By the time I pulled out of the restaurant parking lot, it was 2:00 and the air felt dank. Or maybe it was only the shadowy image of Daggett’s companion that chilled me. I’d been half convinced there was someone with him that night and now I had confirmation-not proof of murder, surely, but some sense of the events leading up to his death, a tantalizing glimpse of his consort, that “other” whose ghostly passage I tracked.
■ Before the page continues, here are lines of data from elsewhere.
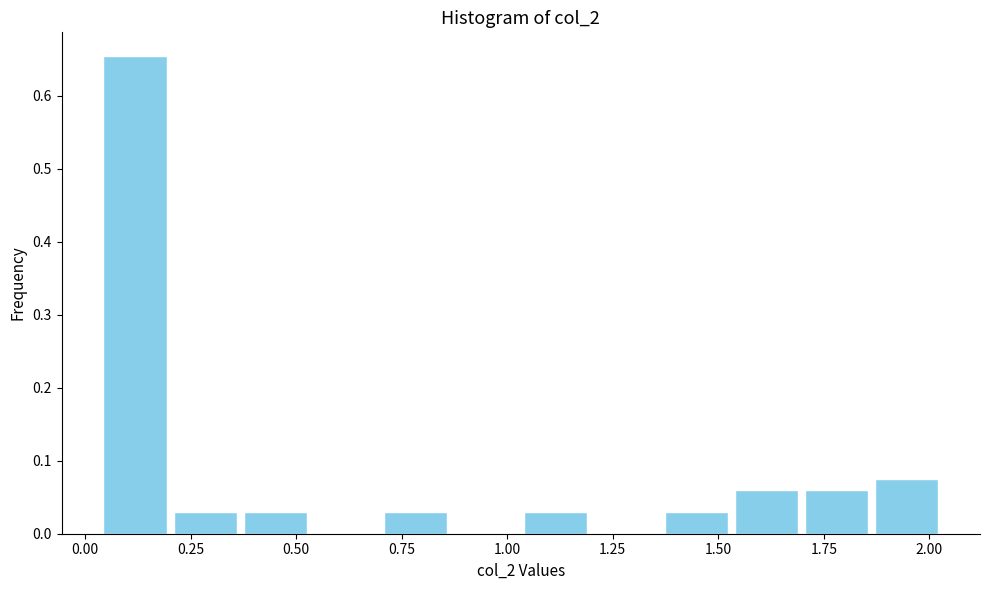

Around what value on the x-axis is the tallest bar? Give the approximate position of its centre, as read against the axis.

0.10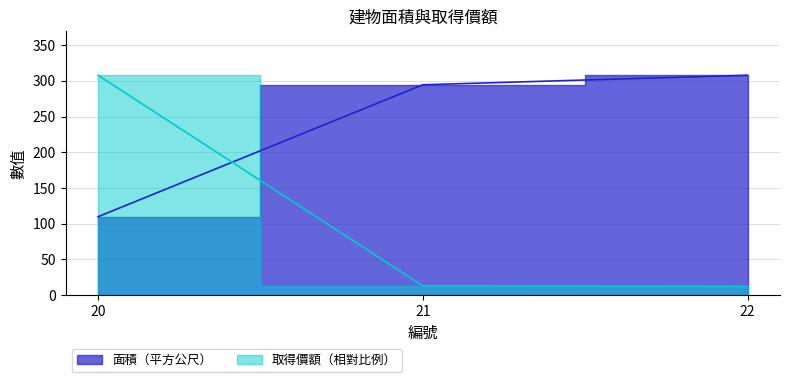

Is it true that 面積（平方公尺） equals 410.9 at 22?

False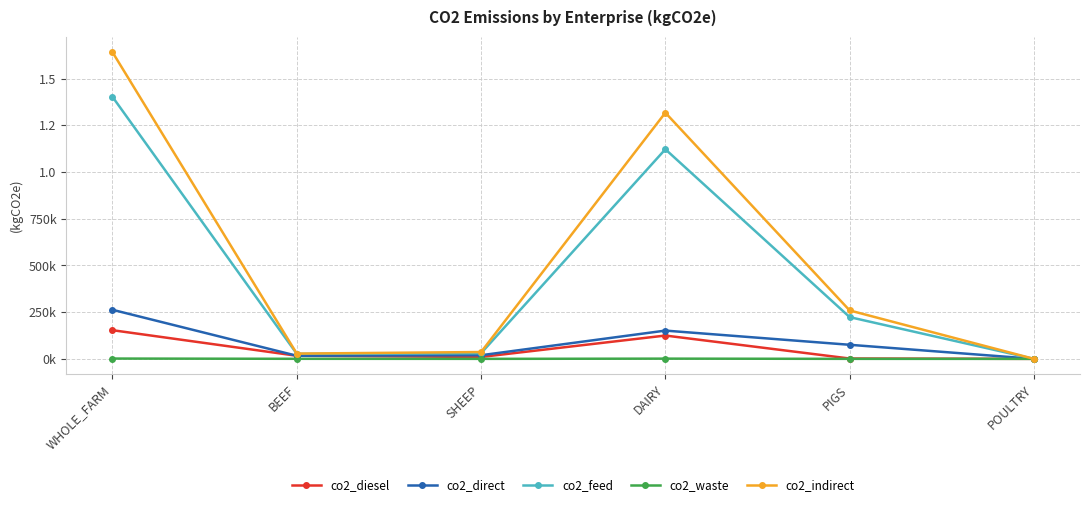

Does the chart have visible grid lines?

Yes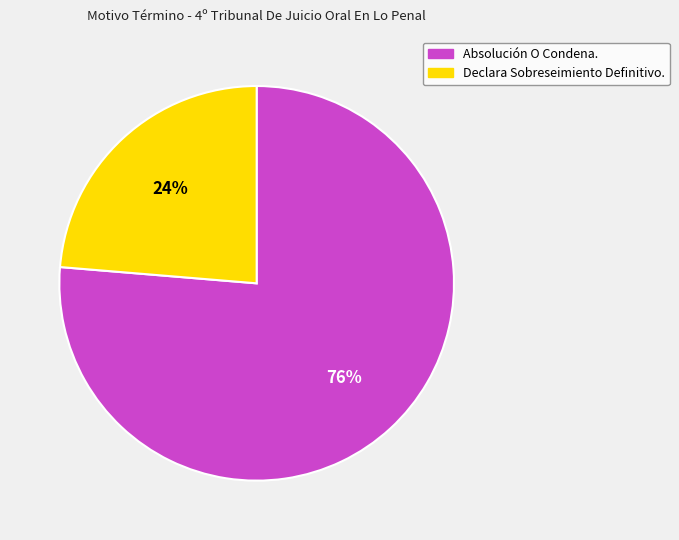

Which category accounts for the majority?

Absolución O Condena.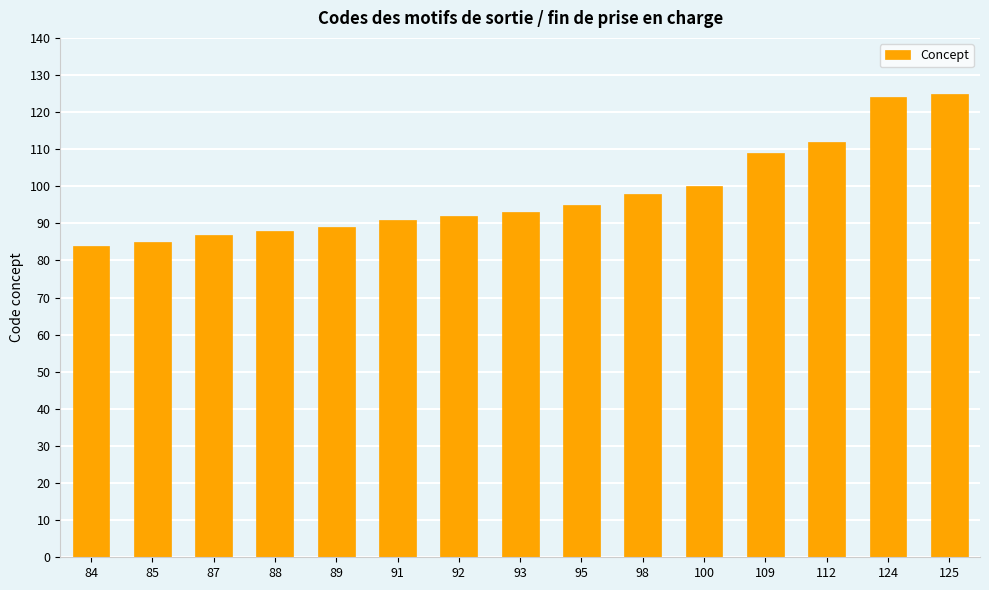

The chart shows a value of 164 at 100. True or false?

False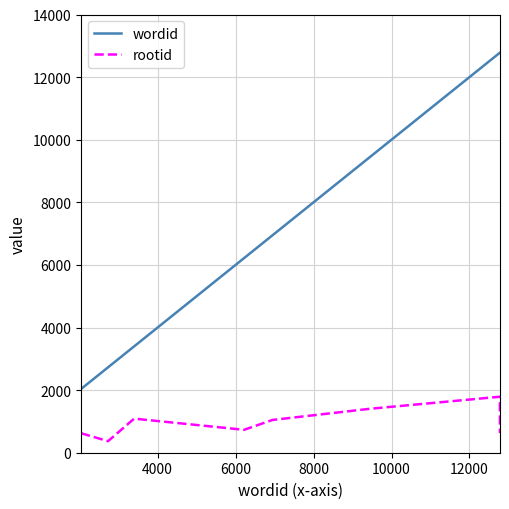

Which series has the largest total across all categories?

wordid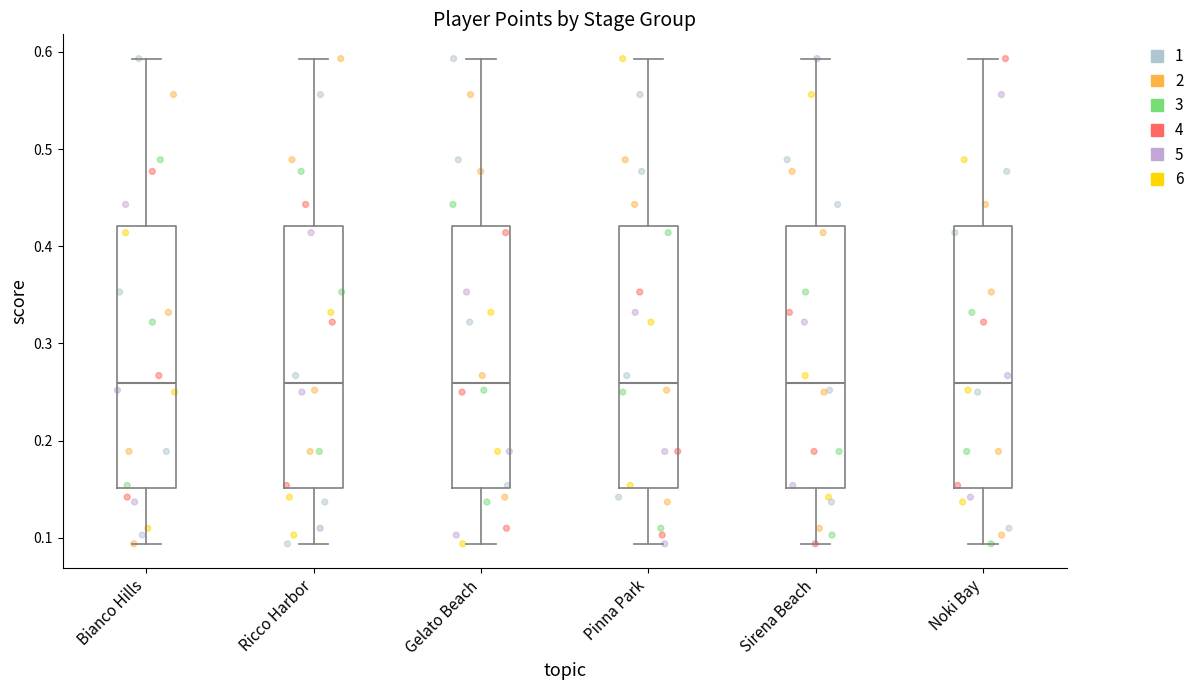

Reading left to right, transcribe this box plot: for each box, give where its median line is, the range the box spans, and where its two whiskers end, as read against the y-axis. The values are not printed on the chart, so give them approximately, as read against the axis.

Bianco Hills: median 0.26, box 0.15 to 0.42, whiskers 0.09 to 0.59
Ricco Harbor: median 0.26, box 0.15 to 0.42, whiskers 0.09 to 0.59
Gelato Beach: median 0.26, box 0.15 to 0.42, whiskers 0.09 to 0.59
Pinna Park: median 0.26, box 0.15 to 0.42, whiskers 0.09 to 0.59
Sirena Beach: median 0.26, box 0.15 to 0.42, whiskers 0.09 to 0.59
Noki Bay: median 0.26, box 0.15 to 0.42, whiskers 0.09 to 0.59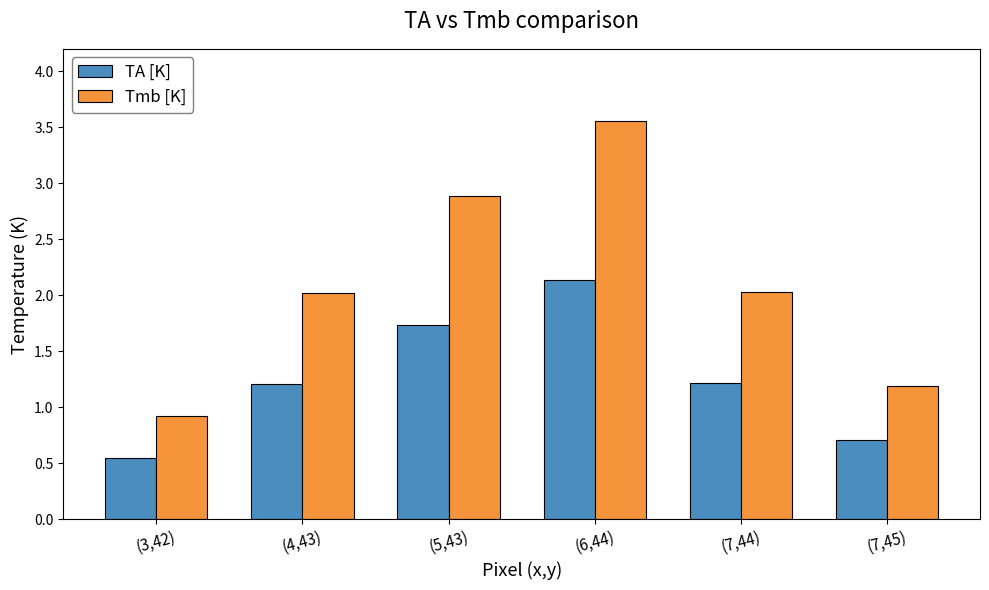

The TA [K] series shows 0.4 at (6,44). True or false?

False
From Dinah’s description, Lovella Daggett was the first name that popped into my head. Her trashy blonde looks had made me think she was hooking when I met her in L.A. On the other hand, most of the women I’d run across to date were on the young side and fair-haired-Barbara Daggett, Billy Polo’s sister Coral, Ramona Westfall, even Marilyn Smith, the mother of the other dead child. I’d have to start pinning people down as to their whereabouts the night of the murder, a tricky matter as I had no way to coerce a reply. Cops have some leverage. A P.I. has none.